● PROBLEM STATEMENT
Drop the pictures and repeat the remaining data exactly.

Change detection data
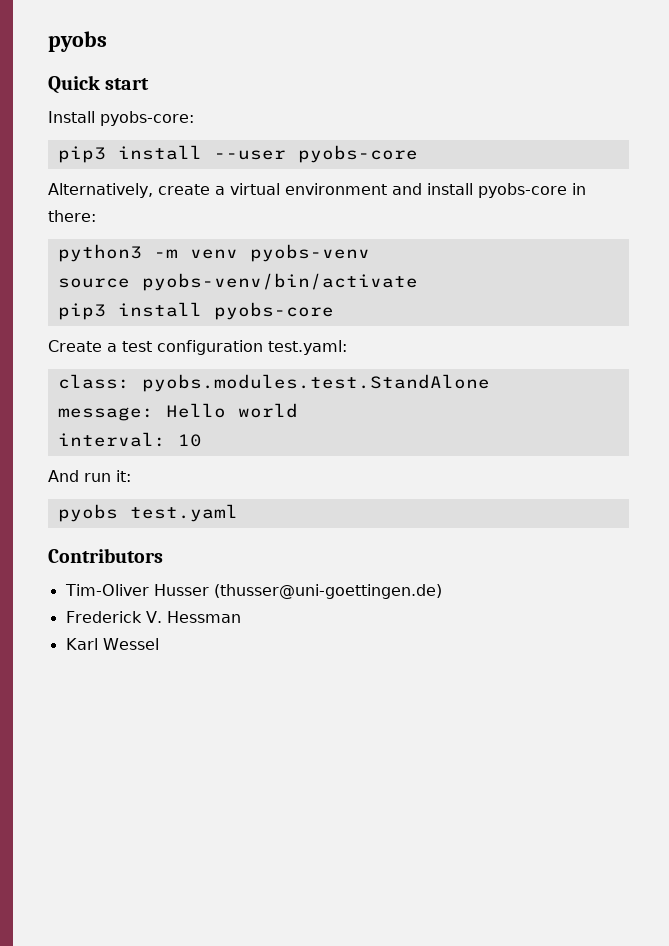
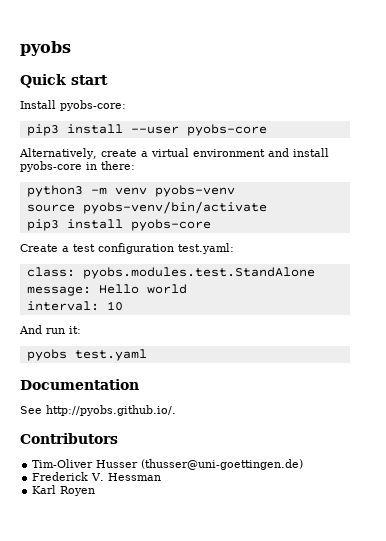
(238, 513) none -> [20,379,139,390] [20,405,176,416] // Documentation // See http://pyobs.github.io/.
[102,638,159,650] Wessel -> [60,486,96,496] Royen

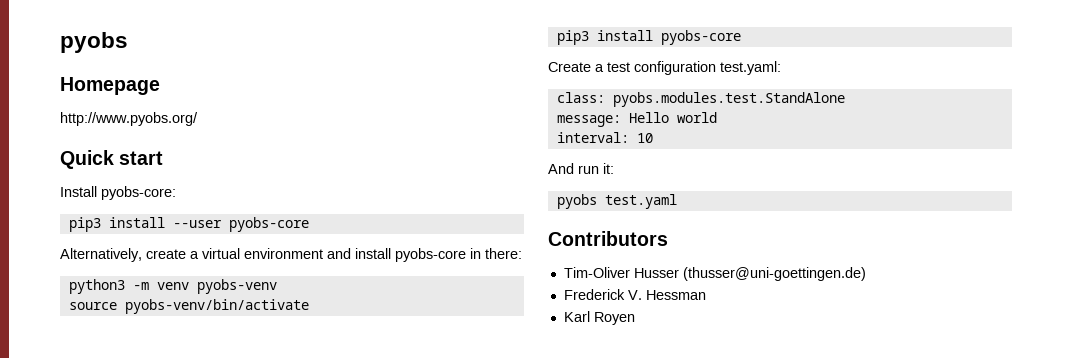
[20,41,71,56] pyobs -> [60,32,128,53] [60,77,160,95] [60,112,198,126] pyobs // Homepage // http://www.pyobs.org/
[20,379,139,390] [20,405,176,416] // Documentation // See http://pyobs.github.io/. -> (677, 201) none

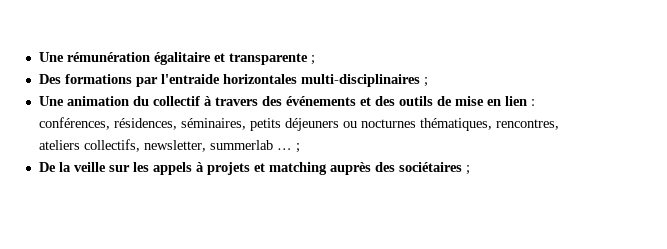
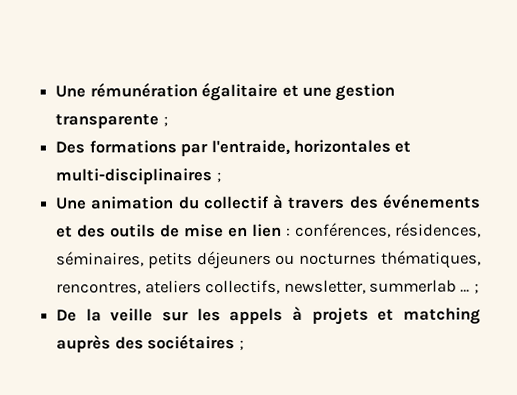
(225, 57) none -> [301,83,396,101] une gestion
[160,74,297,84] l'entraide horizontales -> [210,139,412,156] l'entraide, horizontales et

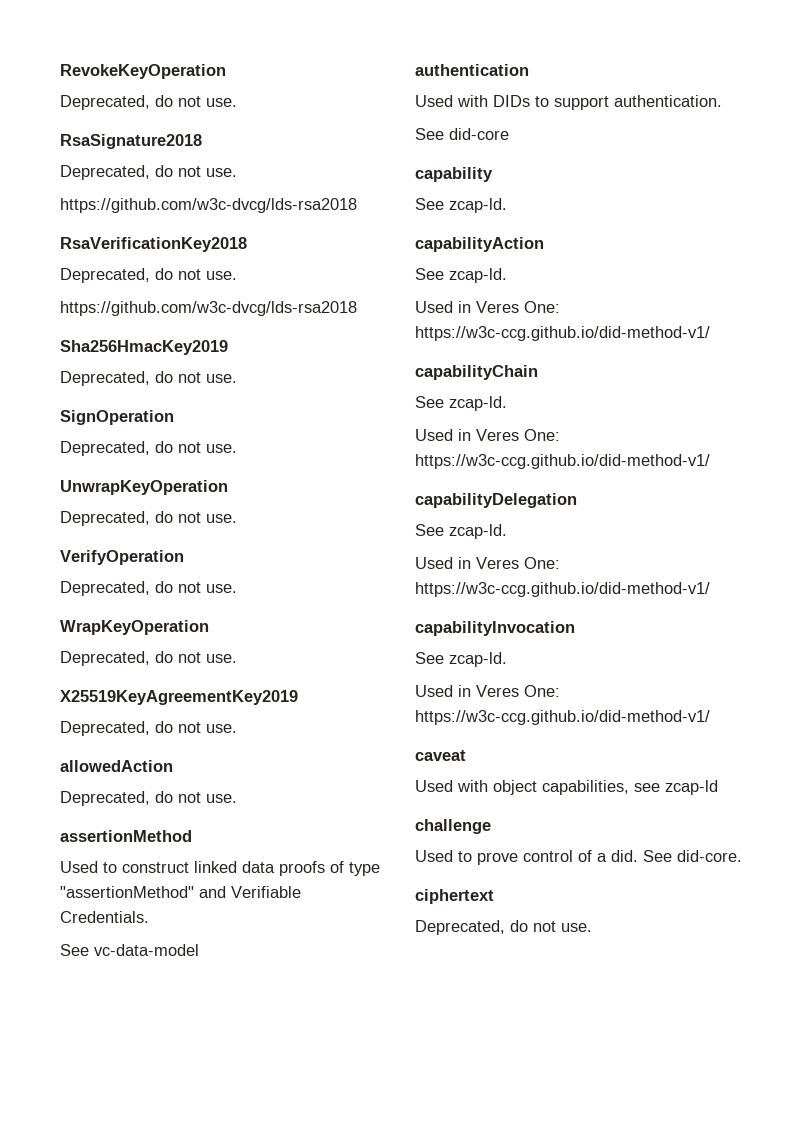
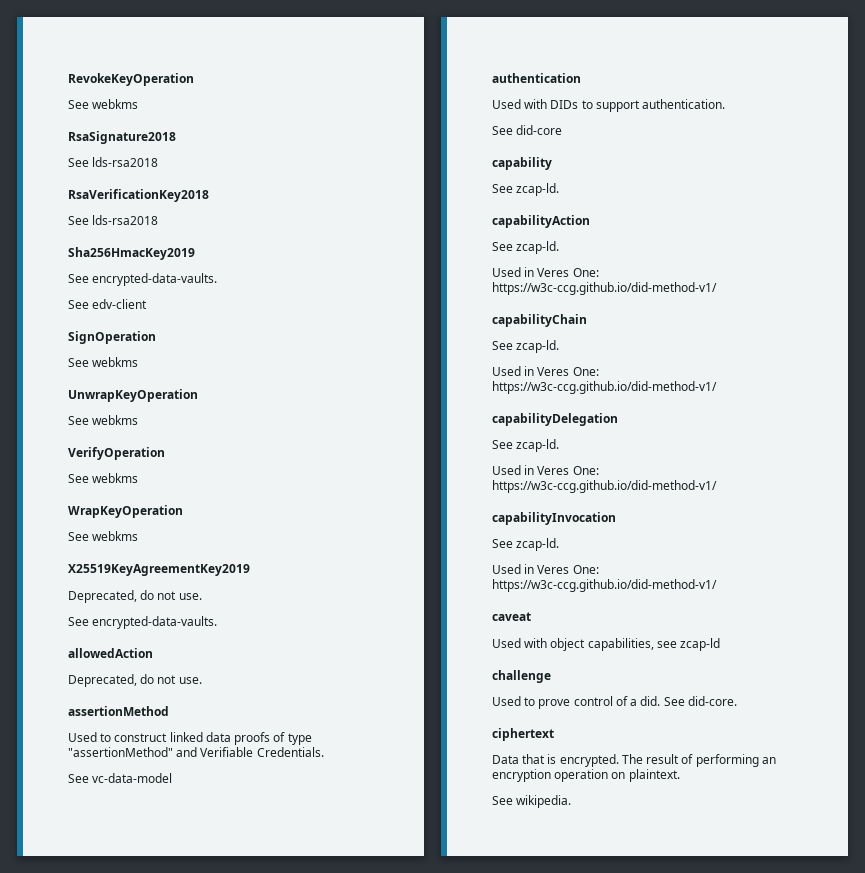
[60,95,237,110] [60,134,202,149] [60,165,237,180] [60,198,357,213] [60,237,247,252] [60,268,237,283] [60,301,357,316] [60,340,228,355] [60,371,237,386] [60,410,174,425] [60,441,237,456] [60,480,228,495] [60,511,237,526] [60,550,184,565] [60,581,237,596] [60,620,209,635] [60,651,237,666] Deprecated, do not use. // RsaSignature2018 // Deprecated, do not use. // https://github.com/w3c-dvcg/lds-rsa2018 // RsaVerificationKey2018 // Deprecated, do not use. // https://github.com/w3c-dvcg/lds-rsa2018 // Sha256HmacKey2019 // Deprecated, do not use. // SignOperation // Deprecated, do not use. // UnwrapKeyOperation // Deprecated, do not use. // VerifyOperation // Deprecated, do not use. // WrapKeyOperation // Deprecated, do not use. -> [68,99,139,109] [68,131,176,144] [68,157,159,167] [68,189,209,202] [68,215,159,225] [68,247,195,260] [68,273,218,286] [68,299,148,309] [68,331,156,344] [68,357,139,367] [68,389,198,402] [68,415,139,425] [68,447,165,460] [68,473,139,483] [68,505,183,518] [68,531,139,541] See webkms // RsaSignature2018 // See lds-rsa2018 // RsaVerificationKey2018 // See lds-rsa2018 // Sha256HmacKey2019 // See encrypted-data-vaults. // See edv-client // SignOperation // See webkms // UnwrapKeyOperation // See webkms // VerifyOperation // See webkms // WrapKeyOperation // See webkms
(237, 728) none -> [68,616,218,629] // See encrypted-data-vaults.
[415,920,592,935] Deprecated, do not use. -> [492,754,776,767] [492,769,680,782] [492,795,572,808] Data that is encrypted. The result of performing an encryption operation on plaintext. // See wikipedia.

● ANSWER TO THE EXERCISE
(238, 513) none -> [20,379,139,390] [20,405,176,416] // Documentation // See http://pyobs.github.io/.
[102,638,159,650] Wessel -> [60,486,96,496] Royen

[20,41,71,56] pyobs -> [60,32,128,53] [60,77,160,95] [60,112,198,126] pyobs // Homepage // http://www.pyobs.org/
[20,379,139,390] [20,405,176,416] // Documentation // See http://pyobs.github.io/. -> (677, 201) none

(225, 57) none -> [301,83,396,101] une gestion
[160,74,297,84] l'entraide horizontales -> [210,139,412,156] l'entraide, horizontales et

[60,95,237,110] [60,134,202,149] [60,165,237,180] [60,198,357,213] [60,237,247,252] [60,268,237,283] [60,301,357,316] [60,340,228,355] [60,371,237,386] [60,410,174,425] [60,441,237,456] [60,480,228,495] [60,511,237,526] [60,550,184,565] [60,581,237,596] [60,620,209,635] [60,651,237,666] Deprecated, do not use. // RsaSignature2018 // Deprecated, do not use. // https://github.com/w3c-dvcg/lds-rsa2018 // RsaVerificationKey2018 // Deprecated, do not use. // https://github.com/w3c-dvcg/lds-rsa2018 // Sha256HmacKey2019 // Deprecated, do not use. // SignOperation // Deprecated, do not use. // UnwrapKeyOperation // Deprecated, do not use. // VerifyOperation // Deprecated, do not use. // WrapKeyOperation // Deprecated, do not use. -> [68,99,139,109] [68,131,176,144] [68,157,159,167] [68,189,209,202] [68,215,159,225] [68,247,195,260] [68,273,218,286] [68,299,148,309] [68,331,156,344] [68,357,139,367] [68,389,198,402] [68,415,139,425] [68,447,165,460] [68,473,139,483] [68,505,183,518] [68,531,139,541] See webkms // RsaSignature2018 // See lds-rsa2018 // RsaVerificationKey2018 // See lds-rsa2018 // Sha256HmacKey2019 // See encrypted-data-vaults. // See edv-client // SignOperation // See webkms // UnwrapKeyOperation // See webkms // VerifyOperation // See webkms // WrapKeyOperation // See webkms
(237, 728) none -> [68,616,218,629] // See encrypted-data-vaults.
[415,920,592,935] Deprecated, do not use. -> [492,754,776,767] [492,769,680,782] [492,795,572,808] Data that is encrypted. The result of performing an encryption operation on plaintext. // See wikipedia.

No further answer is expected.